Extracted page text data
════════
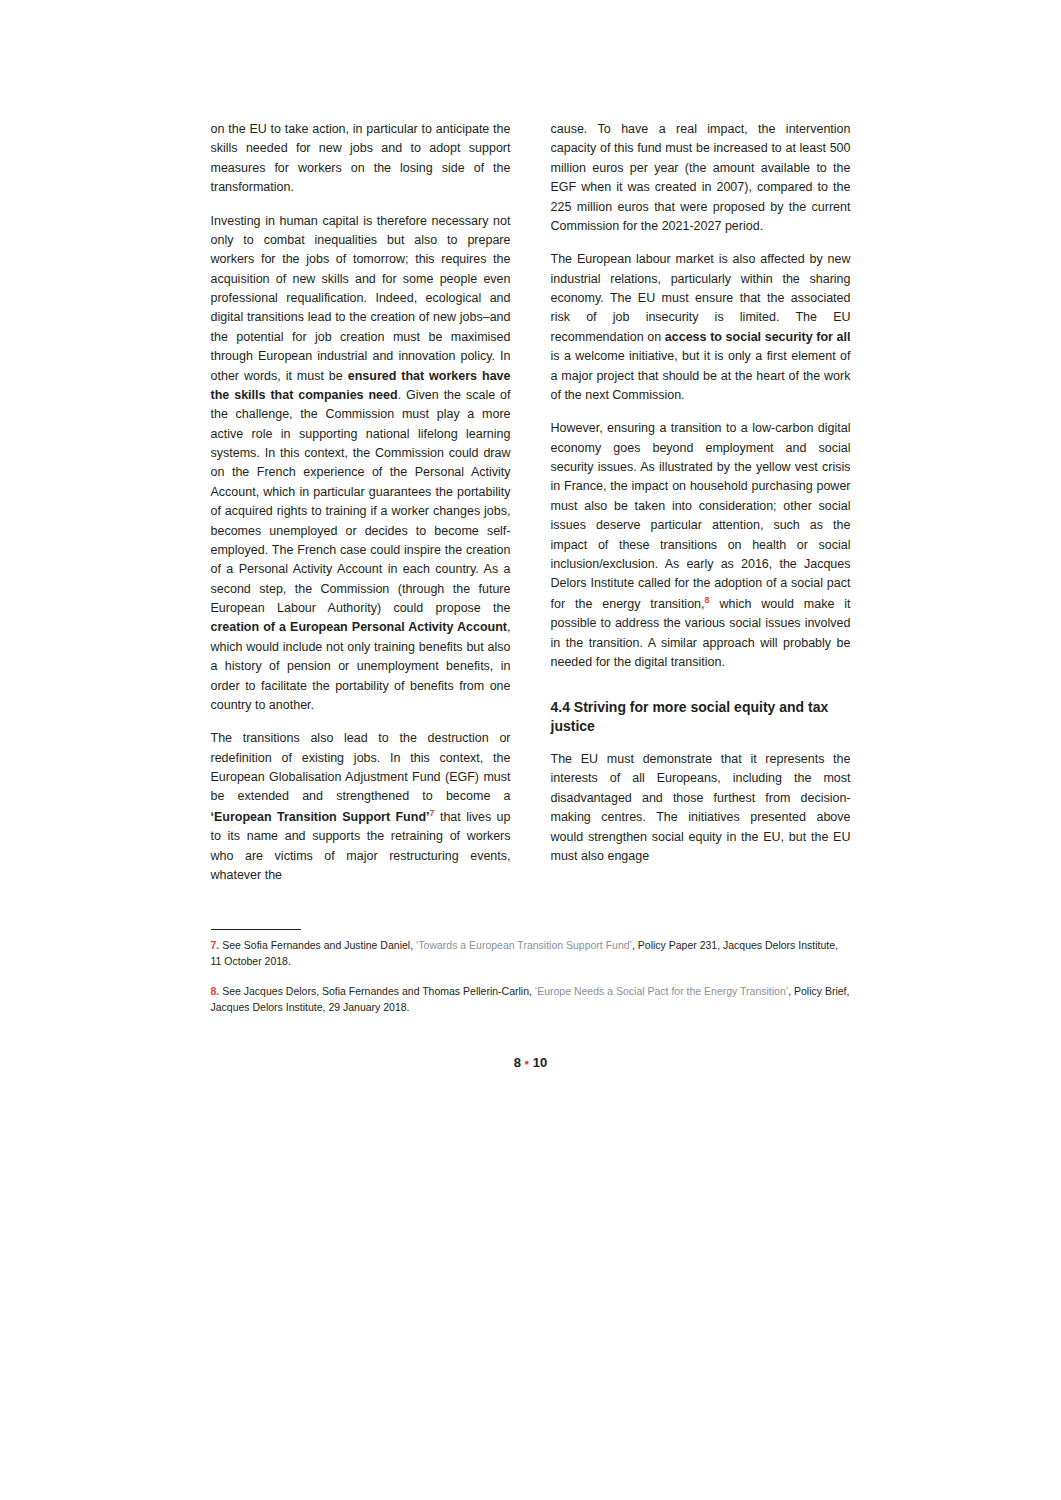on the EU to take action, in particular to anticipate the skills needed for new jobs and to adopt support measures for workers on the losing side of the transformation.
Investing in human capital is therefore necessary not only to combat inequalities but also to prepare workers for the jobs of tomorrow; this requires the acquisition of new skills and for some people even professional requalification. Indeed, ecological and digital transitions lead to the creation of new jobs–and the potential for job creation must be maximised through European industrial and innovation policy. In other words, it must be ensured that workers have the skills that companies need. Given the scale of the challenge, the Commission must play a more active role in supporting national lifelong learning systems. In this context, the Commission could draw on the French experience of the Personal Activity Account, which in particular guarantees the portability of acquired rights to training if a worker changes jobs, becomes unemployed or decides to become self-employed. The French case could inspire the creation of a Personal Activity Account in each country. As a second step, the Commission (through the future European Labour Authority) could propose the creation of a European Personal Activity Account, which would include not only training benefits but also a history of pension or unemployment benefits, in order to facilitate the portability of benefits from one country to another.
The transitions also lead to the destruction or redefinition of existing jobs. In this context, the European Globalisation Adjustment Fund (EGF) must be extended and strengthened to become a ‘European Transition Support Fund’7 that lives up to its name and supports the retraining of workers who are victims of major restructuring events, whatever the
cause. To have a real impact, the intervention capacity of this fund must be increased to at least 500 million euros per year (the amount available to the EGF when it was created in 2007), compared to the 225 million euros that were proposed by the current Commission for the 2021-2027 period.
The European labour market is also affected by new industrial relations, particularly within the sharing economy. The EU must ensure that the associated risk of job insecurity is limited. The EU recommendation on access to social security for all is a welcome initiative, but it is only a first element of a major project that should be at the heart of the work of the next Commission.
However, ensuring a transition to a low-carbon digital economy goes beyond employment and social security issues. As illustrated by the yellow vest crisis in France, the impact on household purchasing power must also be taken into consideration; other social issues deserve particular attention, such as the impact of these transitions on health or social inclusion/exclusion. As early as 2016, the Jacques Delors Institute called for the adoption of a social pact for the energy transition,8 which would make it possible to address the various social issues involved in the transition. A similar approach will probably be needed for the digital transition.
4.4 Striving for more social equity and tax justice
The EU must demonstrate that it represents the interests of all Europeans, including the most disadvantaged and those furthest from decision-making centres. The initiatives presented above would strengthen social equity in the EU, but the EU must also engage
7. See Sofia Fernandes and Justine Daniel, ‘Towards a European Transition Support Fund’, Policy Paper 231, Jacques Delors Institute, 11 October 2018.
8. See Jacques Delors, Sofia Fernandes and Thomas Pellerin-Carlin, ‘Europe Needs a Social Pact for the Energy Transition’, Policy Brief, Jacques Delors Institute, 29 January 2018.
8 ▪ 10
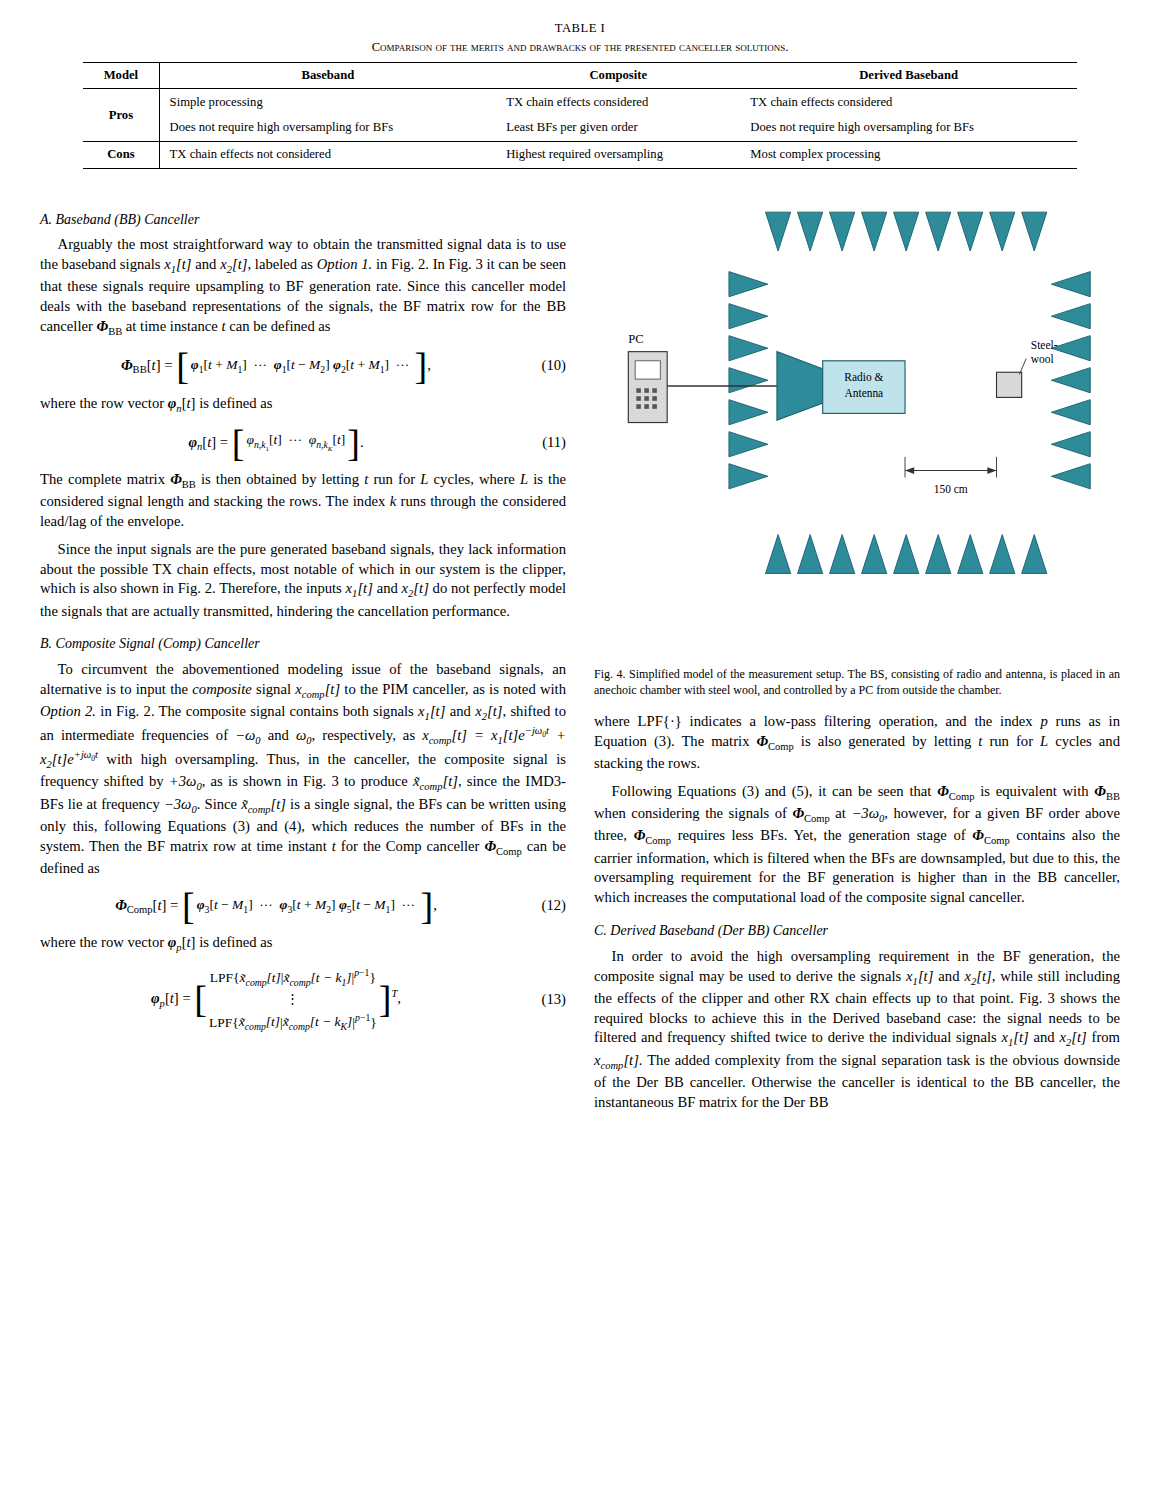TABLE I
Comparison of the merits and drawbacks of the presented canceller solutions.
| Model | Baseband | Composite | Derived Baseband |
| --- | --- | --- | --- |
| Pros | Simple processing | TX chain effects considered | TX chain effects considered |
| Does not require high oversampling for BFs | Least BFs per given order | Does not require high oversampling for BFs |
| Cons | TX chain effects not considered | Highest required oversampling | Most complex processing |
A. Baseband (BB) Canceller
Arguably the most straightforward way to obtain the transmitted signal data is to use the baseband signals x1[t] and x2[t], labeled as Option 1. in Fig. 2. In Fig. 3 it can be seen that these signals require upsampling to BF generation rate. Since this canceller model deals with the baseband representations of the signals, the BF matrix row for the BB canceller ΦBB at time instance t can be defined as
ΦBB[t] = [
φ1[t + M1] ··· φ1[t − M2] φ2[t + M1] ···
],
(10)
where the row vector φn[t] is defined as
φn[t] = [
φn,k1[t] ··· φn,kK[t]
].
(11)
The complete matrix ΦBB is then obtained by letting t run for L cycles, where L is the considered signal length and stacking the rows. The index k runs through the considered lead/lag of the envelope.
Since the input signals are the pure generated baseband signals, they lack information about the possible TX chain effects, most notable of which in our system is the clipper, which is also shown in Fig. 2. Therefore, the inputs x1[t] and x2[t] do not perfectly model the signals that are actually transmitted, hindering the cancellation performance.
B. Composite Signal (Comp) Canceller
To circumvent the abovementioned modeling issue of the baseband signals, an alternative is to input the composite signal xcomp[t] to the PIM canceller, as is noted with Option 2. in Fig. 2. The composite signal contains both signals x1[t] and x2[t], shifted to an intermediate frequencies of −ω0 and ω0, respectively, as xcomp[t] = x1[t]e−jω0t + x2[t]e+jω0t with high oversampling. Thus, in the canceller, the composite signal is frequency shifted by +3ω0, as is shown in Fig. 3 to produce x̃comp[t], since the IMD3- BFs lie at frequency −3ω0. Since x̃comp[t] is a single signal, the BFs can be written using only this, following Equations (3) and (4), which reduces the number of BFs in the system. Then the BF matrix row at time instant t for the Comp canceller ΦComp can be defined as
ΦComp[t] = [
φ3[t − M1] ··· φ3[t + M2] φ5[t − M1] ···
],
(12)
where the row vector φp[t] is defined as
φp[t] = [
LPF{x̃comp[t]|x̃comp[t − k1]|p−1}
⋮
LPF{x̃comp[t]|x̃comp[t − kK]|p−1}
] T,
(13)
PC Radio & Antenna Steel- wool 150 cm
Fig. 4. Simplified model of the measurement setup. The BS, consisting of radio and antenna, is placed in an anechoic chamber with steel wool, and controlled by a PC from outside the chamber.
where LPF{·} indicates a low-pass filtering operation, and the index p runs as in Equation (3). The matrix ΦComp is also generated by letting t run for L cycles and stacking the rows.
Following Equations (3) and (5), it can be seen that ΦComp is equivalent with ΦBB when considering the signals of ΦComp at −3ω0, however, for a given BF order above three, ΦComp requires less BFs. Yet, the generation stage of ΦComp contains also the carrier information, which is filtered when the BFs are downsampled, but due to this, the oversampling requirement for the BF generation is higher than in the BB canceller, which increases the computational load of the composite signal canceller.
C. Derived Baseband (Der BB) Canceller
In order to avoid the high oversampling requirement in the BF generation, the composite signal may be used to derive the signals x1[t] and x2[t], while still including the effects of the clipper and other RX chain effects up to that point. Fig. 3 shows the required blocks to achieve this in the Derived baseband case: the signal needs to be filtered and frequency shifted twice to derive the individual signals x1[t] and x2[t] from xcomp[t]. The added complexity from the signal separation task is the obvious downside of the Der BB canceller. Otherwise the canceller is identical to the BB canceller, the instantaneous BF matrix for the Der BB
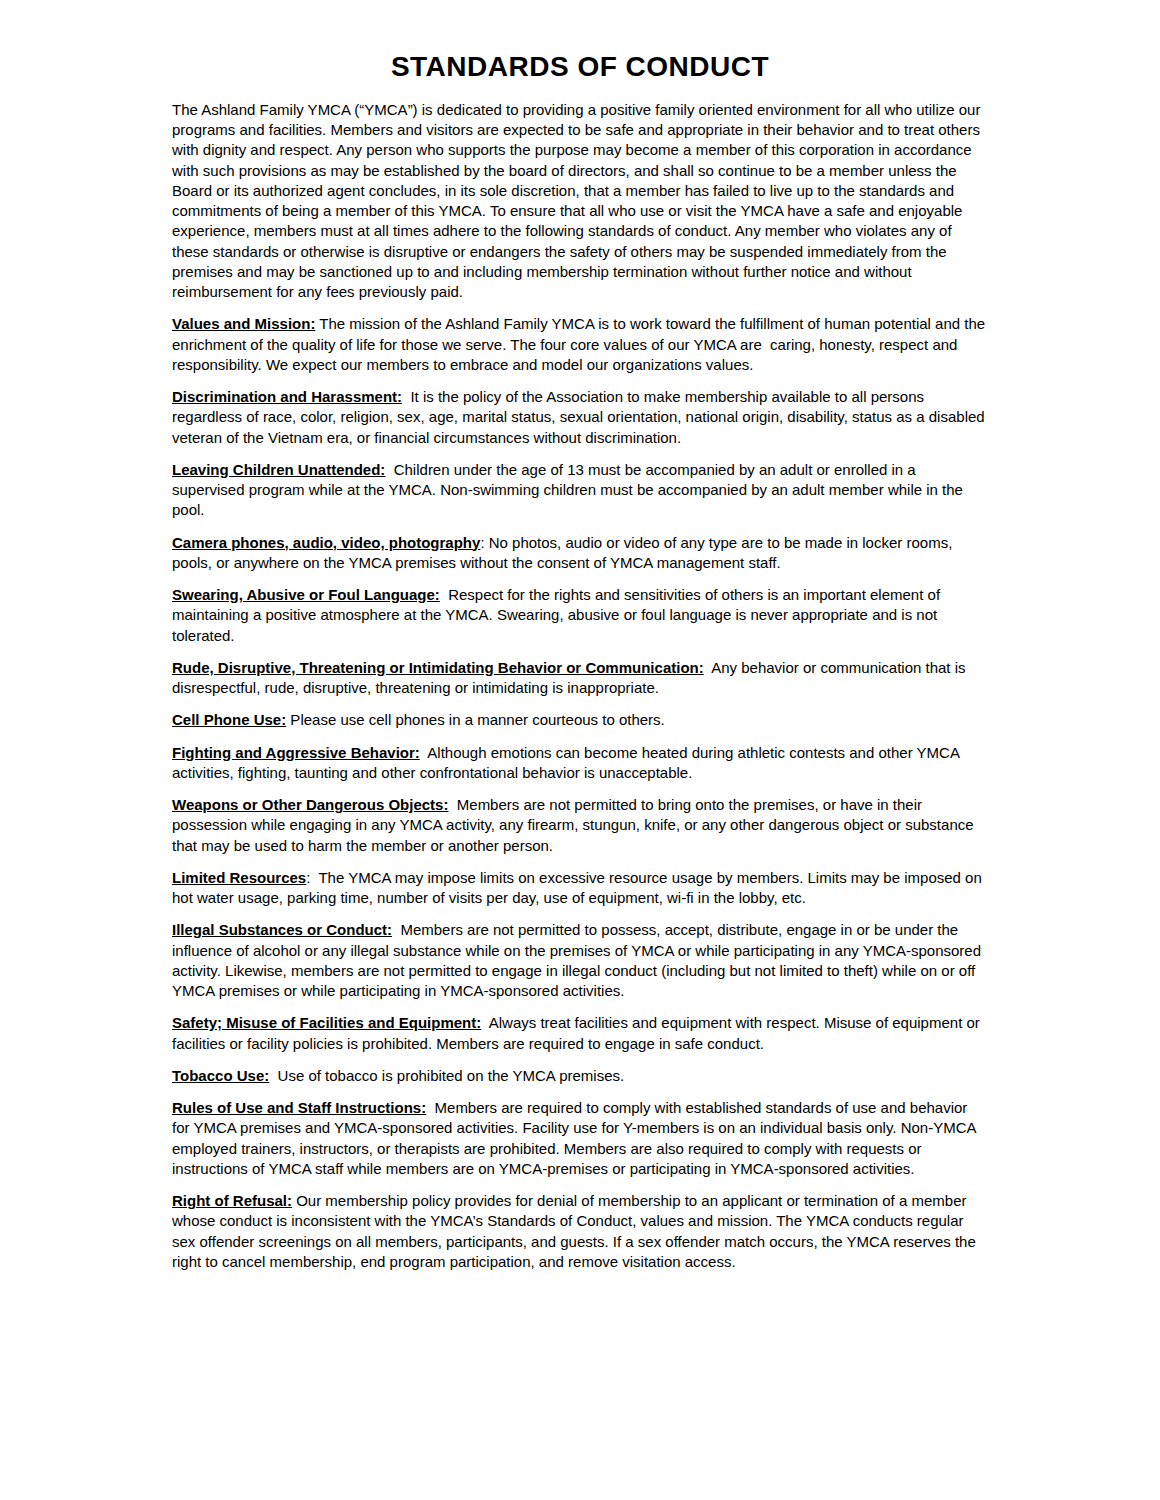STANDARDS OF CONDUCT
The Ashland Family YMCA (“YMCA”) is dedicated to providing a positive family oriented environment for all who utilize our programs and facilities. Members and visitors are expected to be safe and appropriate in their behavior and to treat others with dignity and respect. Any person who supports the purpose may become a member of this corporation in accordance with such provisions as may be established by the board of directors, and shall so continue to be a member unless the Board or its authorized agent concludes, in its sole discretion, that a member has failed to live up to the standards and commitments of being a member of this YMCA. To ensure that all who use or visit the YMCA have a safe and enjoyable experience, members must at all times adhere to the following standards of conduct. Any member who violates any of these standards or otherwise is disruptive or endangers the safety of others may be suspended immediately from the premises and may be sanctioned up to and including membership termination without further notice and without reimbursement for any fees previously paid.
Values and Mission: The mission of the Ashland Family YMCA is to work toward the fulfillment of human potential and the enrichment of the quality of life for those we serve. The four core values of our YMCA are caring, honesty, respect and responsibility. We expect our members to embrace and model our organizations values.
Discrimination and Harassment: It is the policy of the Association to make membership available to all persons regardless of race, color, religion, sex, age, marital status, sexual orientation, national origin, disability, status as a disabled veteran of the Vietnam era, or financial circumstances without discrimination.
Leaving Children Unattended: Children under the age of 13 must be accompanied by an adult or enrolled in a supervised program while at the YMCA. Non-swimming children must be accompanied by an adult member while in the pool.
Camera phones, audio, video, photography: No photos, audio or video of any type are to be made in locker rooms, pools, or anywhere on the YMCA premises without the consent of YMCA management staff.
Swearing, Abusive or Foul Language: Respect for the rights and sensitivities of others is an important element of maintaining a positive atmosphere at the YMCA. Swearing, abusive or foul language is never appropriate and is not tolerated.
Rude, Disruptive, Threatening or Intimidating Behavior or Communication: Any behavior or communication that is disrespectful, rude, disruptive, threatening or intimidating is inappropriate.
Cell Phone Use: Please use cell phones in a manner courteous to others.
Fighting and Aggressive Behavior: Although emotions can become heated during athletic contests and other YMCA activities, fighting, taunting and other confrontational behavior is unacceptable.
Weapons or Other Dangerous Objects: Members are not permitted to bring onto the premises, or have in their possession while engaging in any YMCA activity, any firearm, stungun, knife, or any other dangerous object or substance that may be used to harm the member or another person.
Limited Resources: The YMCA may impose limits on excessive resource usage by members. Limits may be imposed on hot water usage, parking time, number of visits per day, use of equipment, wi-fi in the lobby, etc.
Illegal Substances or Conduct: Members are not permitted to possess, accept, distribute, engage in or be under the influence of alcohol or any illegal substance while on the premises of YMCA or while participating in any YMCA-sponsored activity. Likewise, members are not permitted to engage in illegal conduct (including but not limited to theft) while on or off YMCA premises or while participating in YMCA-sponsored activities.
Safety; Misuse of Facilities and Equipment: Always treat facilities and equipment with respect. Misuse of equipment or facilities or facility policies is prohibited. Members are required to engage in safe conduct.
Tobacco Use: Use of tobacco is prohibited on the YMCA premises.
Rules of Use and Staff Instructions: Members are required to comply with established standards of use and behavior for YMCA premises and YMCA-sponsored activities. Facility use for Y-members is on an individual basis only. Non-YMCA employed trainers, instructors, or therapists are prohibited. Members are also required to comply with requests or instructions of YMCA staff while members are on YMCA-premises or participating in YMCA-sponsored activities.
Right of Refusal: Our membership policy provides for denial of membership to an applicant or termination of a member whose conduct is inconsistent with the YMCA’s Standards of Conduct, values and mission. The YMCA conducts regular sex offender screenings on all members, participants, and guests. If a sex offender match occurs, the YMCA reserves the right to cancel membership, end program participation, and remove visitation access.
════════
Show all lines above that contain "processing".

**Result for this task**
| Pros | Simple processing | TX chain effects considered | TX chain effects considered |
| Cons | TX chain effects not considered | Highest required oversampling | Most complex processing |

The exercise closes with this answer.